In the Data Analysis section of the From Gene to Protein Scientific Investigation Report, provide responses to the following questions:

  1. How are mRNA and tRNA involved in the processes that determine the traits of your organism?
  2. Hypothesize what would happen if in the dominant allele of Gene Two, a substitution was made in the second mRNA codon so that it read UAA instead of UAU. What do you think would happen?
  3. Relate what you know about heredity to what you have learned about DNA, RNA, and proteins. What role does DNA play in how traits are inherited?

Conclusion

Using the Conclusion section of the From Gene to Protein Scientific Investigation Report, compose three to four sentences describing an overall conclusion based on your data. Were your hypotheses true or false, and how do you know? Use the data and notes that you collected from your investigation to form your conclusion. Make sure that you include information that you gained from data analysis to support your conclusion.
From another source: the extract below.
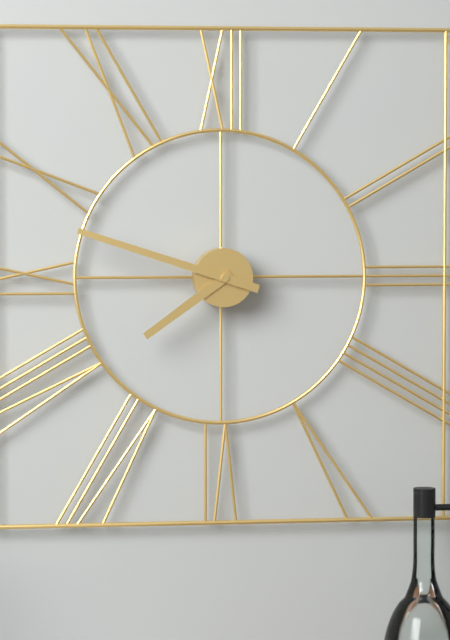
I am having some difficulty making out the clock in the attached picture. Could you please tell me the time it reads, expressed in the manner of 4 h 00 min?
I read 7 h 48 min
Experimental Sources of Error

On your From Gene to Protein Scientific Investigation Report, provide responses to the following questions: Are there any sources of error? If so, what are they, and what could be done to minimize error?

 

Once you have completed the From Gene to Protein Scientific Investigation Report, please submit your work to the dropbox.